Written by: Trudi Renwick and Liana Fox, Social, Economic and Housing Statistics Division
Since the publication of the first official U.S. poverty statistics in 1964, there has been a continuing debate about the best way to measure income and poverty in the United States.
In 2010, an interagency technical working group asked the U.S. Census Bureau and the U.S. Bureau of Labor Statistics to develop a new measure that would improve our understanding of the economic well-being of American families and enhance our ability to measure the effect of federal policies on those living in poverty. The technical design of the supplemental poverty measure draws on the recommendations of a 1995 National Academy of Sciences report and the extensive research on poverty measurement conducted over the past 20 years. See the history of poverty measures in the United States here.
On September 13, 2016, the Census Bureau will release the sixth report on the supplemental poverty measure, containing estimates for the 2015 calendar year. The report presents estimates for the official and supplemental poverty measures and discusses differences between the two measures. The major differences are listed in the table below and in this infographic.
The official poverty measure compares an individual’s or family’s pretax cash income to a set of thresholds that vary by the size of the family and the ages of the family members. These official poverty calculations do not take into account the value of in-kind benefits, such as those provided by nutrition assistance or housing and energy programs. Nor do they take into account regional differences in living costs or expenses, such as housing.
However, the supplemental poverty measure takes into account family resources and expenses not included in the official measure as well as geographic variation. First, it adds the value of in-kind benefits that are available to buy basic goods to cash income. In-kind benefits include nutritional assistance, subsidized housing and home energy assistance.

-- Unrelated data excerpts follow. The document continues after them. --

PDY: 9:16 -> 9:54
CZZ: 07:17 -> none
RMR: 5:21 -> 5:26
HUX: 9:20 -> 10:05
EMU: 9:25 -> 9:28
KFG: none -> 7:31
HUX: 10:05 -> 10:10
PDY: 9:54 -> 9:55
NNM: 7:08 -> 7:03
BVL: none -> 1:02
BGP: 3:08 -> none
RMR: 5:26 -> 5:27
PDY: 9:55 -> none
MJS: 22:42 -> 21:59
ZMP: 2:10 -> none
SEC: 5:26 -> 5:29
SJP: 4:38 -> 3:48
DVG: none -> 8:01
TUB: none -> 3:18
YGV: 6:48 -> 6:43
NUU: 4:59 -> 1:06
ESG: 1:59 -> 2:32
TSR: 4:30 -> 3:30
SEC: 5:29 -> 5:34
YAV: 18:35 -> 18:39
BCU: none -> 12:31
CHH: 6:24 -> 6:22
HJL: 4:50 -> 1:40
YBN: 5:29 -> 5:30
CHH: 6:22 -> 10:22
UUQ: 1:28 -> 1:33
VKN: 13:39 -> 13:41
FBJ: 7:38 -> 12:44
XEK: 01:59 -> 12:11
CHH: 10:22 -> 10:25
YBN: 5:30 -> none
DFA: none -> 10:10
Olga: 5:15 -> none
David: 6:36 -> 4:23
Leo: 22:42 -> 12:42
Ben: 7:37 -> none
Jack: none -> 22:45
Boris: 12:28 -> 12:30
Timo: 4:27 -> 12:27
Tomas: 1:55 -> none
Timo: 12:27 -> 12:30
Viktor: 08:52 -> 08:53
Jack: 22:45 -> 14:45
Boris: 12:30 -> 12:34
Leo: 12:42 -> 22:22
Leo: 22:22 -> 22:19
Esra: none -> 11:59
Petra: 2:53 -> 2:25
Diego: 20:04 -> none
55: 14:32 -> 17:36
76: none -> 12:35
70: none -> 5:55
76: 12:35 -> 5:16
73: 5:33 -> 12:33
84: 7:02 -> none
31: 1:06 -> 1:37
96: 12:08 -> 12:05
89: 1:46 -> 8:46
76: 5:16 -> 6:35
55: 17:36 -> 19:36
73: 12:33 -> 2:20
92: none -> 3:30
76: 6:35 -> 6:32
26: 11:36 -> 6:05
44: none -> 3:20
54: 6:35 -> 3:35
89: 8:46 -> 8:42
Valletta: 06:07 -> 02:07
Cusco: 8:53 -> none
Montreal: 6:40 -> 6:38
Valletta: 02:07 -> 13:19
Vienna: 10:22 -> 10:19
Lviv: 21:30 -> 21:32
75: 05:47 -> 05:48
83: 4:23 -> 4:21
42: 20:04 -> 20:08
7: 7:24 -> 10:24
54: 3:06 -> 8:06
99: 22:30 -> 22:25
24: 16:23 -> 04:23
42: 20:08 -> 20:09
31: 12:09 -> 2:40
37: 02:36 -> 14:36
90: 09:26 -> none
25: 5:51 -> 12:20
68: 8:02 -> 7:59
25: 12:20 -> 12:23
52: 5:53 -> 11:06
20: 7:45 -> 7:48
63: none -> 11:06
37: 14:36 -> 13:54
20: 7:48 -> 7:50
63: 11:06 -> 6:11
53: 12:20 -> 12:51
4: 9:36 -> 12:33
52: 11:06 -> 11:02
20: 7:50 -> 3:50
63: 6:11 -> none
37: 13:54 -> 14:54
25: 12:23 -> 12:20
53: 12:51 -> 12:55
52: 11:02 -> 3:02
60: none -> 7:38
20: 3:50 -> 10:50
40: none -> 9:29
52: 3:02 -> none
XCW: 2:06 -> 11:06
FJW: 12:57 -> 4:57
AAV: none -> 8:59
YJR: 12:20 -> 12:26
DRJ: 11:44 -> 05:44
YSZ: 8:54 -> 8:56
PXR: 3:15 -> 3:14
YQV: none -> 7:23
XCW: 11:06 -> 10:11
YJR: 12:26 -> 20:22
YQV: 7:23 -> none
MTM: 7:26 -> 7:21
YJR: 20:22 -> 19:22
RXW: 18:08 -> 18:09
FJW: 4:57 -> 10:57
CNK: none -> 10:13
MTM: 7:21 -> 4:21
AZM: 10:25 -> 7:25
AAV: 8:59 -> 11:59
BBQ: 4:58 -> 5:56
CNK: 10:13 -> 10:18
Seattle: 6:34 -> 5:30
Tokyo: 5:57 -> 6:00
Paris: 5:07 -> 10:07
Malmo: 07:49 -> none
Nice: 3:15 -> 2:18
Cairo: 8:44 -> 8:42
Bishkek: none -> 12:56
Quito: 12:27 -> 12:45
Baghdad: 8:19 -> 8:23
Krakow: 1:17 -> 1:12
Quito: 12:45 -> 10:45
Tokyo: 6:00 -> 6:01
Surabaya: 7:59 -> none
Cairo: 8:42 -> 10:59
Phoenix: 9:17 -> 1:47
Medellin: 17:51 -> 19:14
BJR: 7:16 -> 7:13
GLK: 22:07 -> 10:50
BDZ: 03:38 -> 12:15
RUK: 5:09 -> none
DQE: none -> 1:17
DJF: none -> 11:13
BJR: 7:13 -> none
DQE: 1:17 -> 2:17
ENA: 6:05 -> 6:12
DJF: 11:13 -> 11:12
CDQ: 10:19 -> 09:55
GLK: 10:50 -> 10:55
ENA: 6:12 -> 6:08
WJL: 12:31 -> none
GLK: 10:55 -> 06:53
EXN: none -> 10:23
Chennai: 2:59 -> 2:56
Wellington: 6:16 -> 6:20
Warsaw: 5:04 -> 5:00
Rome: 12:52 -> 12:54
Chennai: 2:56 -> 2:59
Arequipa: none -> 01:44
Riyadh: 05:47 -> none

Then it subtracts necessary expenses for critical goods and services not included in the thresholds from resources. Necessary expenses that must be subtracted include income taxes, Social Security payroll taxes, childcare and other work-related expenses, child support payments to another household, and contributions toward the cost of medical care and health insurance premiums.
Thresholds used in the supplemental poverty measure are produced by the Bureau of Labor Statistics using Consumer Expenditure Survey data that show how much people spend on basic necessities (food, clothing, shelter and utilities) and are adjusted for geographic differences in the cost of housing. The supplemental poverty measure thresholds are not intended to assess eligibility for government assistance.
Next week’s report will compare 2015 supplemental poverty estimates with 2015 official poverty estimates for numerous demographic groups. It will also provide state-level supplemental poverty statistics using three years of Current Population Survey Annual Social and Economic Supplement data and compare 2014 supplemental poverty estimates with 2015 estimates. In addition, the report will examine the effect on supplemental poverty rates of excluding specific resource or expenditure elements, such as noncash benefits, tax credits and medical expenses.